Start of DATA RECORDS

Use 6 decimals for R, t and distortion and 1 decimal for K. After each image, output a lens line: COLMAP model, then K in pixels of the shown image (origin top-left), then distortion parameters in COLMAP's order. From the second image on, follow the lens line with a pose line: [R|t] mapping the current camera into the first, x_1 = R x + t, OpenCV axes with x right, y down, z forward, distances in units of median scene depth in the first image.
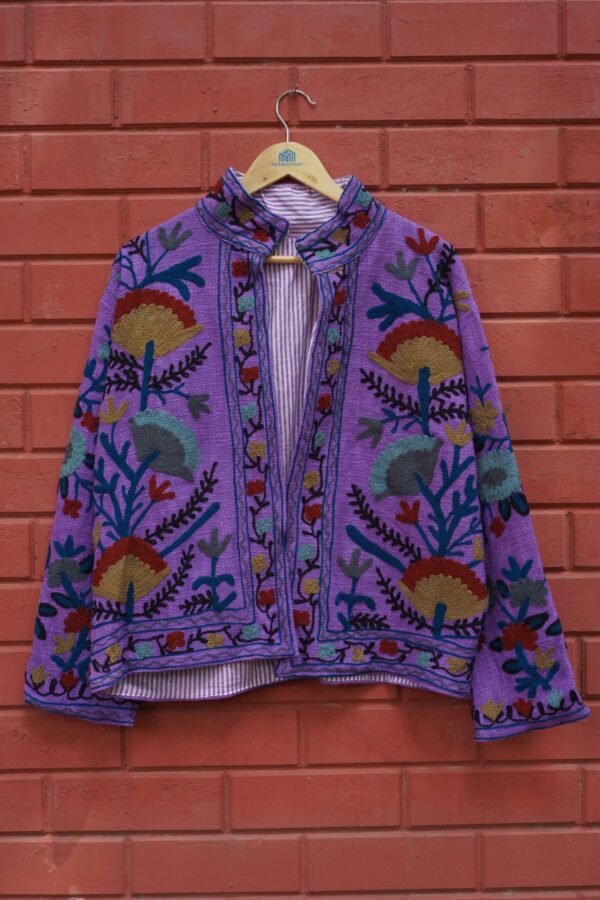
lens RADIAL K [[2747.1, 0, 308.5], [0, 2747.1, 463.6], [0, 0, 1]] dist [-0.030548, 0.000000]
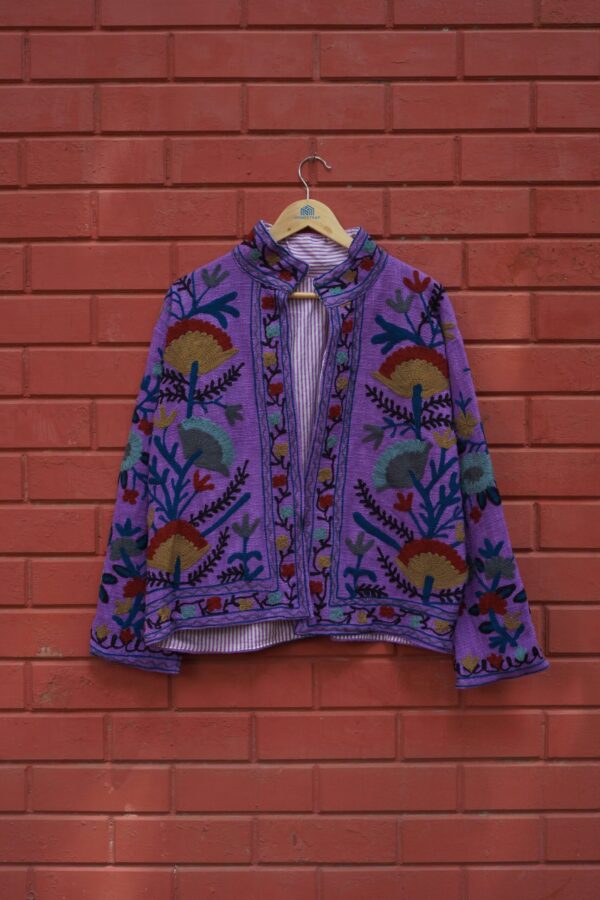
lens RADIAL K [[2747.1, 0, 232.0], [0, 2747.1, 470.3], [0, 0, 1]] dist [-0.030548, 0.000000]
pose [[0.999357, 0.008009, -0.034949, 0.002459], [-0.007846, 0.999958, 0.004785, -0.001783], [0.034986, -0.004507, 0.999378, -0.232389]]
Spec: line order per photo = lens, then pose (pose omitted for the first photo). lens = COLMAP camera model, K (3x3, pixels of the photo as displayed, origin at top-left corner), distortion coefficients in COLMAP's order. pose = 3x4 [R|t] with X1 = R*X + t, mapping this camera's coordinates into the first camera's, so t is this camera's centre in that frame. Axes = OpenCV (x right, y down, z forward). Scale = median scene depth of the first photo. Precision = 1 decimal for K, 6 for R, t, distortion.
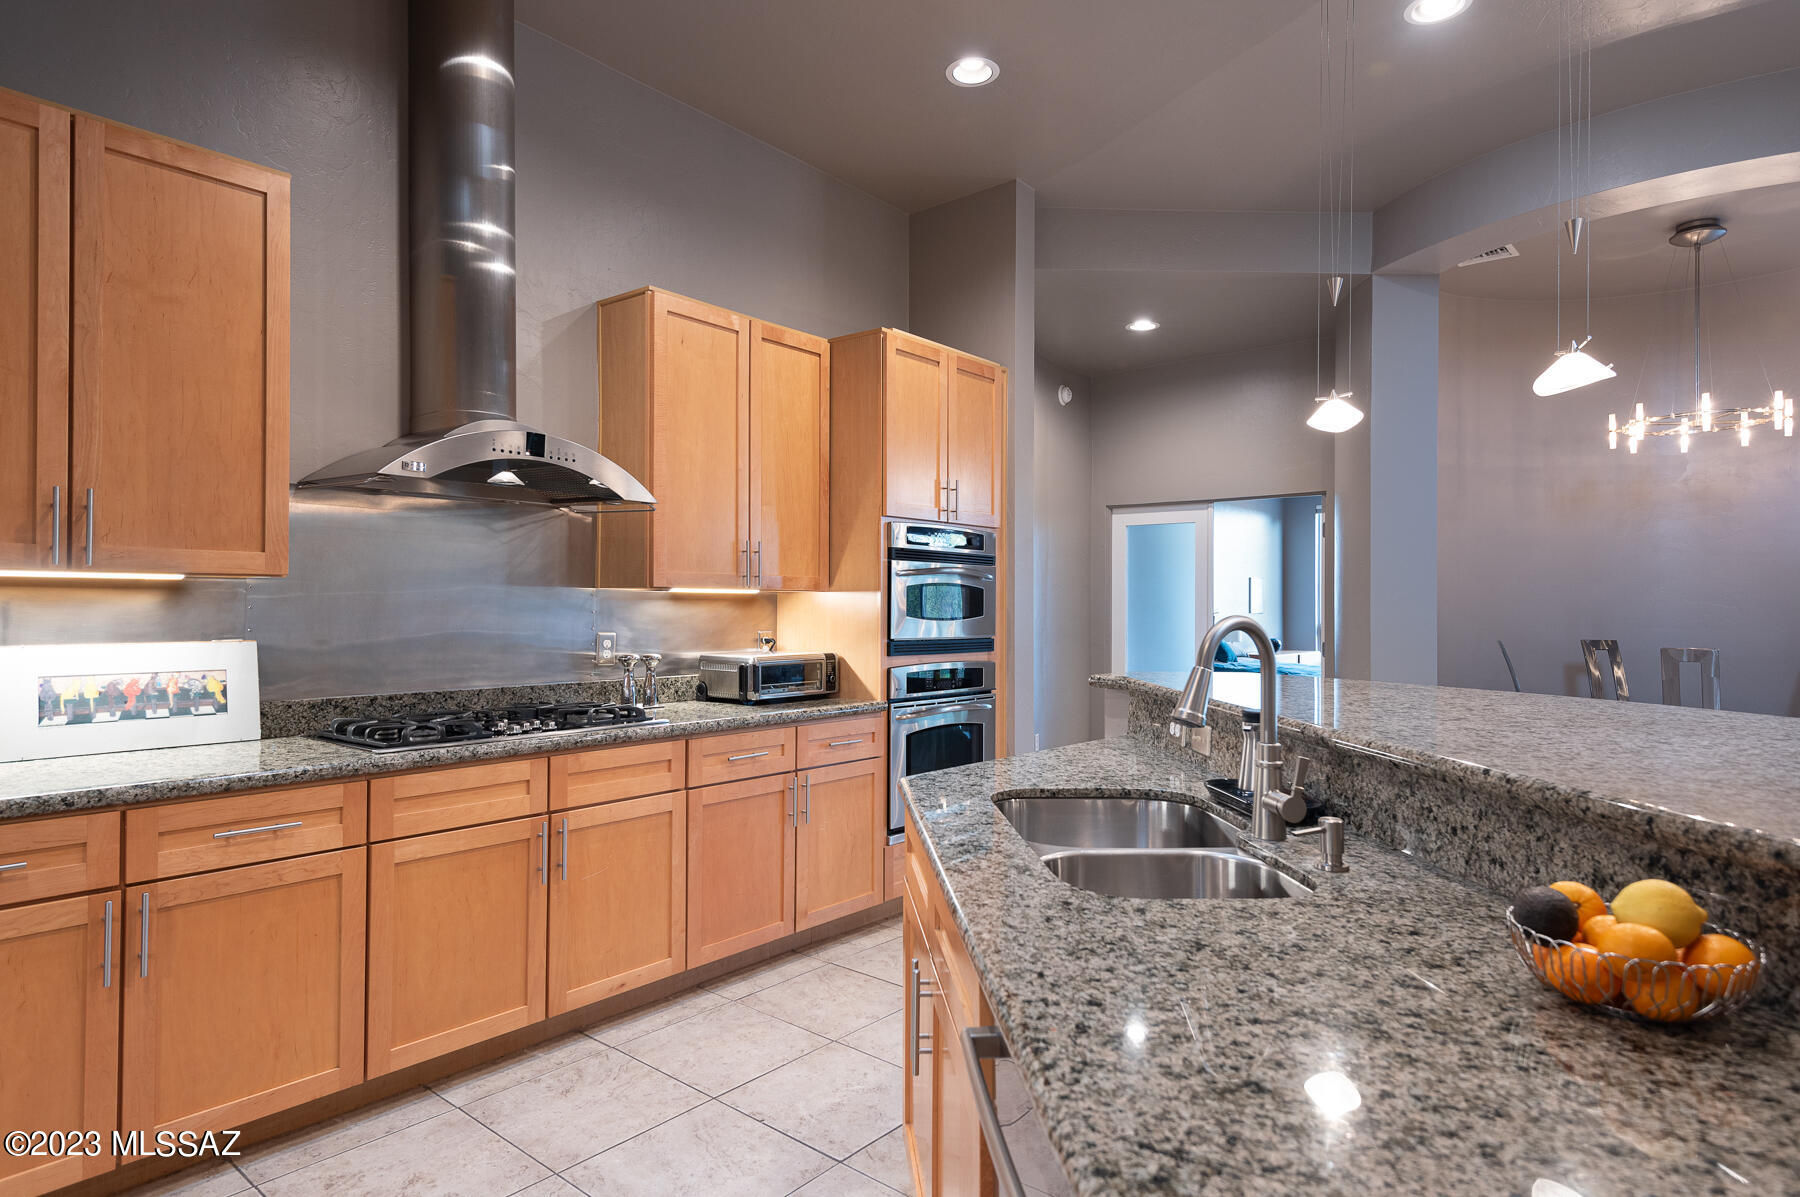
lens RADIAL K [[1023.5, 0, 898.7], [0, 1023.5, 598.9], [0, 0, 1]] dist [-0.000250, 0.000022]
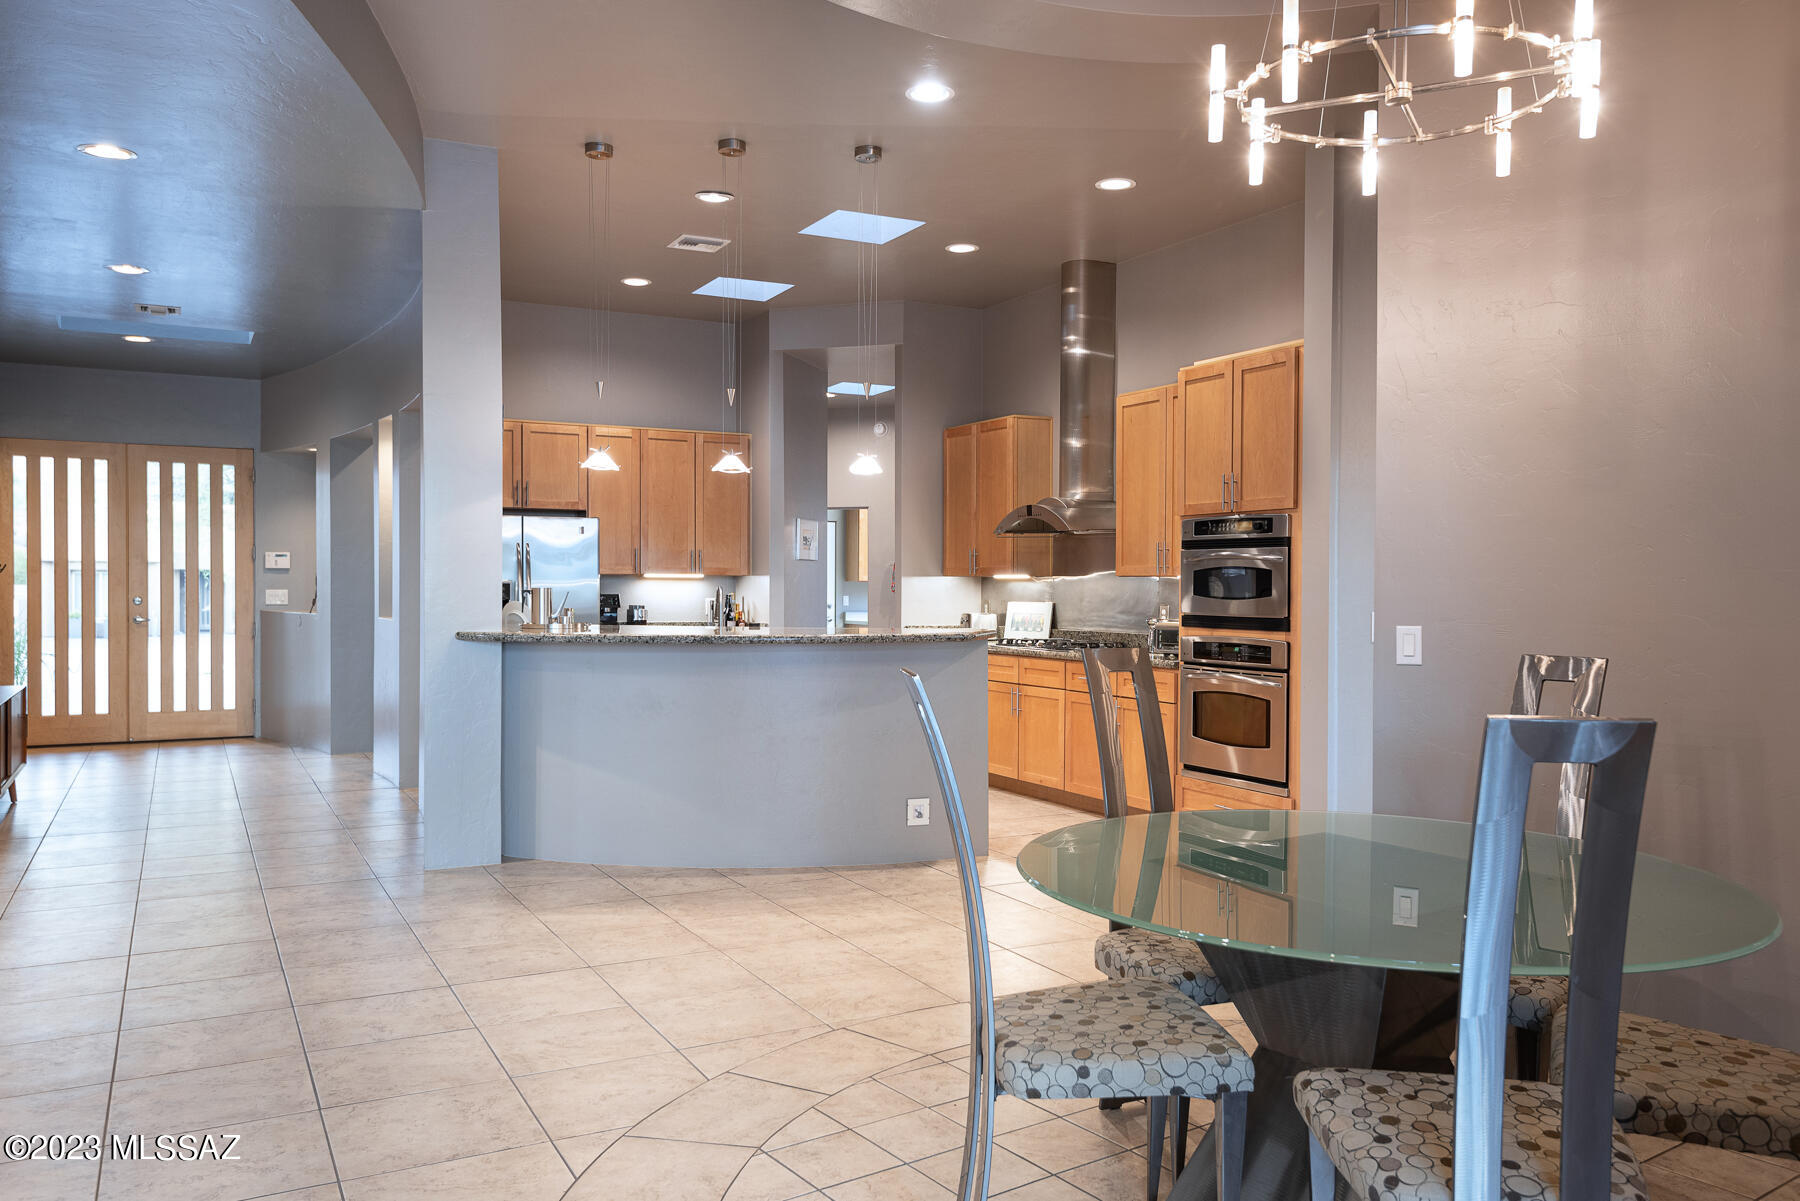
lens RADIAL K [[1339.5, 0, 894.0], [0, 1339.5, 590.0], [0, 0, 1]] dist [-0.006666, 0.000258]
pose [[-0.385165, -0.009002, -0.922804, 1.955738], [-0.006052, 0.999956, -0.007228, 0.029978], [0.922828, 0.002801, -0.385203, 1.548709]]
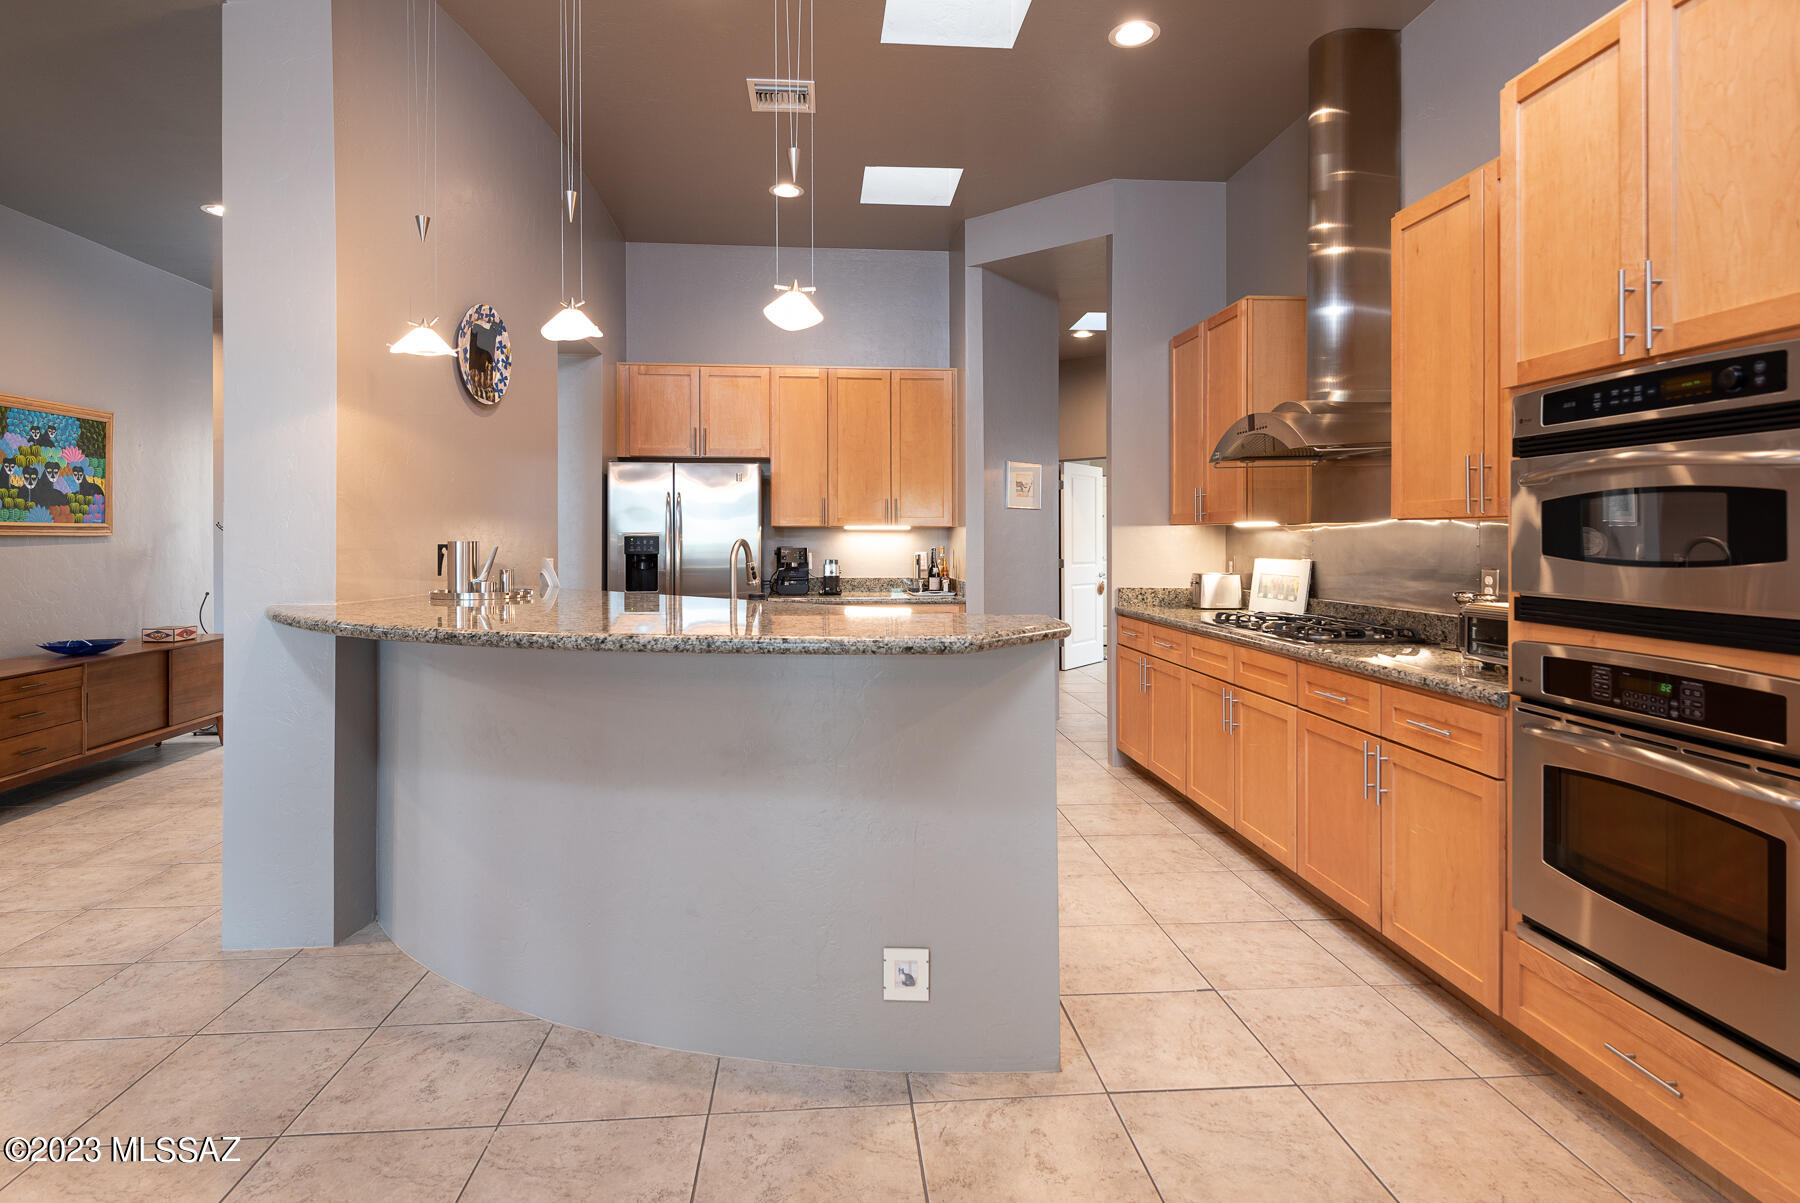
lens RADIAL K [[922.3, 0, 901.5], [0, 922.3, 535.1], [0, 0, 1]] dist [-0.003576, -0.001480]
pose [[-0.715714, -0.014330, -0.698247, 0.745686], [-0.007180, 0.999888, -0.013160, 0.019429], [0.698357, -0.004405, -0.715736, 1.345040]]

End of DATA RECORDS

■ PROMPT
Render each line of the listing above as a numbered list, skipping any blank lines. Leave the pictures out of your answer.

■ ANSWER
1. Use 6 decimals for R, t and distortion and 1 decimal for K. After each image, output a lens line: COLMAP model, then K in pixels of the shown image (origin top-left), then distortion parameters in COLMAP's order. From the second image on, follow the lens line with a pose line: [R|t] mapping the current camera into the first, x_1 = R x + t, OpenCV axes with x right, y down, z forward, distances in units of median scene depth in the first image.
2. lens RADIAL K [[2747.1, 0, 308.5], [0, 2747.1, 463.6], [0, 0, 1]] dist [-0.030548, 0.000000]
3. lens RADIAL K [[2747.1, 0, 232.0], [0, 2747.1, 470.3], [0, 0, 1]] dist [-0.030548, 0.000000]
4. pose [[0.999357, 0.008009, -0.034949, 0.002459], [-0.007846, 0.999958, 0.004785, -0.001783], [0.034986, -0.004507, 0.999378, -0.232389]]
5. Spec: line order per photo = lens, then pose (pose omitted for the first photo). lens = COLMAP camera model, K (3x3, pixels of the photo as displayed, origin at top-left corner), distortion coefficients in COLMAP's order. pose = 3x4 [R|t] with X1 = R*X + t, mapping this camera's coordinates into the first camera's, so t is this camera's centre in that frame. Axes = OpenCV (x right, y down, z forward). Scale = median scene depth of the first photo. Precision = 1 decimal for K, 6 for R, t, distortion.
6. lens RADIAL K [[1023.5, 0, 898.7], [0, 1023.5, 598.9], [0, 0, 1]] dist [-0.000250, 0.000022]
7. lens RADIAL K [[1339.5, 0, 894.0], [0, 1339.5, 590.0], [0, 0, 1]] dist [-0.006666, 0.000258]
8. pose [[-0.385165, -0.009002, -0.922804, 1.955738], [-0.006052, 0.999956, -0.007228, 0.029978], [0.922828, 0.002801, -0.385203, 1.548709]]
9. lens RADIAL K [[922.3, 0, 901.5], [0, 922.3, 535.1], [0, 0, 1]] dist [-0.003576, -0.001480]
10. pose [[-0.715714, -0.014330, -0.698247, 0.745686], [-0.007180, 0.999888, -0.013160, 0.019429], [0.698357, -0.004405, -0.715736, 1.345040]]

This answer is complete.